[Passage to read — start]

Ultimately, this review suggests that compassion also has a therapeutic effect, serving as a universal care medium in cross-cultural care [ 48 , 53 – 63 ]. Communication itself has been identified as an important medium for the delivery of compassion in healthcare [ 27 ], with communication barriers being a partiucular issue for ethnically diverse patients perceptions of quality care [ 37 ]. As such, approaching patients in a compassionate manner can have a bolus effect on cultural barriers it doesn’t serve as a panacea, requiring healthcare providers to actively counteract communication barriers in order for compassion to have an optimal therapeutic effect. The impact of compassionate communication on patients are modest, with HCPs who are perceived as being compassionate being more likely to elicit sensitive health information from ethnically diverse patients [ 55 ] and to develop a trusting therapeutic relationships among ethnic minorities that mistrust the healthcare system [ 9 , 73 – 77 ]. While patient perspectives suggest that the way that care is provided may be as important as developing substantive cultural competieinces, [ 53 , 54 , 78 , 79 ], this was not reported finding in any of the HCP studies reviewed reported similar findings [ 53 – 55 ]. Thus, additonal research needs to be conducted to examine HCPs perspectives on the role and impact that compassion has in overcoming cultural communication barriers.

On another cautionary note, while the intent of this review was to recognize diversity in expressions and experiences of compassion based on ethnicity, adopting an overly prescriptive and stereotypical approach that generalizes an entire ethnic groups understanding and experience of compassion, may actually further compound the core issue—namely, that while patient’s ethnicity can provides a framework for providing culturally sensitive compassion, experiences of compassion are ultimately defined by individual members of these ethnic and cultural groups [ 56 ]. This review, cautions against a one size fits all approach across ethnic and within ethnic groups, emphasizing that perhaps the most essential domain of compassion, particularly for HCPs who have a different ethnic background than their patient, is seeking to understand, not only their ethnic influencers of compassion, but the individual. A recent study examining Canadian HCPs’ perspectives of compassion described that intentional acts of compassion by HCPs can help overcome these challenges [ 80 ]. HCPs of diverse ethnic backgrounds also feel that compassion is an essential component of good care and can be taught [ 42 , 45 ]. Therefore, teaching the importance of compassion to HCPs along with cultural influencers effecting patients experience of compassion can help HCPs tailor and individualize compassion to the ethnically diverse patients they serve.

[Passage to read — finish]

Please pick up the passage on compassion in cross-cultural healthcare after its final sentence and continue it.

[Stored data — start]

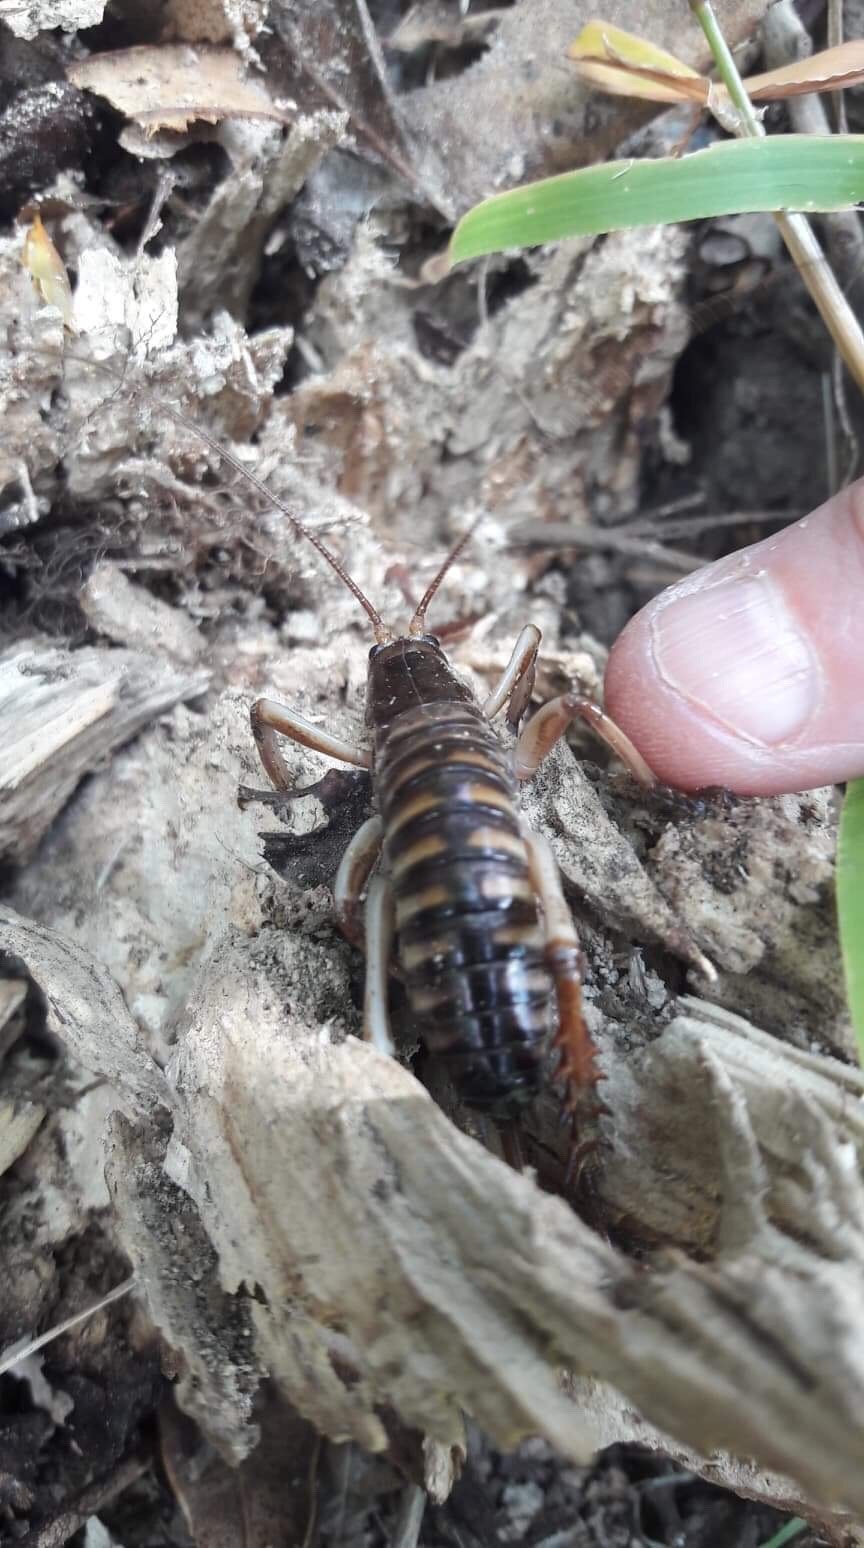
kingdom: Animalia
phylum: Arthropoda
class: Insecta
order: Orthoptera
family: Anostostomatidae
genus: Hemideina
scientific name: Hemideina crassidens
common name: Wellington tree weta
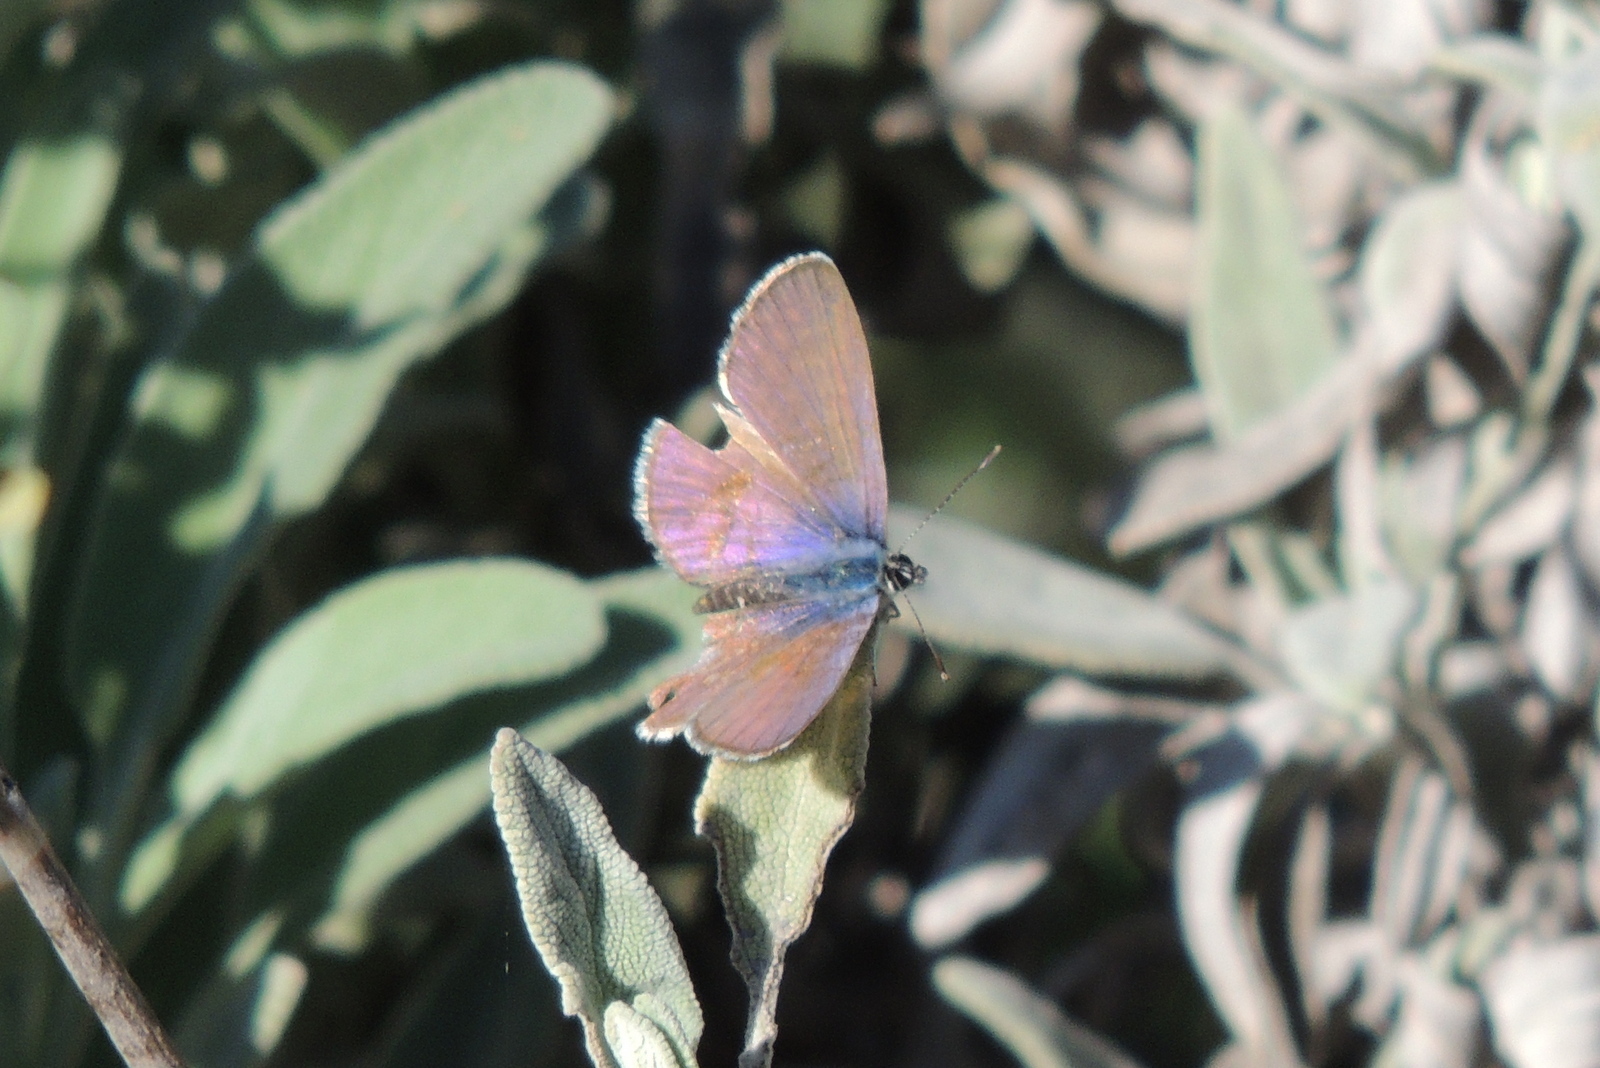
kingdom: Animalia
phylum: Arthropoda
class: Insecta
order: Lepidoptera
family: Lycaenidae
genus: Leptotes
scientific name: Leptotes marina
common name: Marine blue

[Stored data — finish]

Answer below |
There were four notable limitations with the selected studies in this review. First, while the studies in this review focused on various ethnic groups, the generalizability and applicability of these findings to these ethnic groups as a whole was not determined [ 48 , 55 , 58 , 61 – 63 ]. Second, this review included studies that occurred in ethnically diverse countries and ethnic minorities living in Western countries [ 38 , 43 , 45 – 47 , 51 , 52 , 61 – 63 ], further effecting the generalizability of the findings as the results may be not be strictly due to ethnicity but the countries in which studies were conducted. A further limitation of this review was that only studies written in English were included in this review. By excluding non-English studies, we may have inadvertently missed important studies, particularly those with ethnically diverse participants in their home countries which were not published in English. Finally, we did not search the grey literature related to perceptions of compassion in healthcare from various ethnic backgrounds, which while not being an academic source of knowledge, may in fact hold significant information and insights about the topic.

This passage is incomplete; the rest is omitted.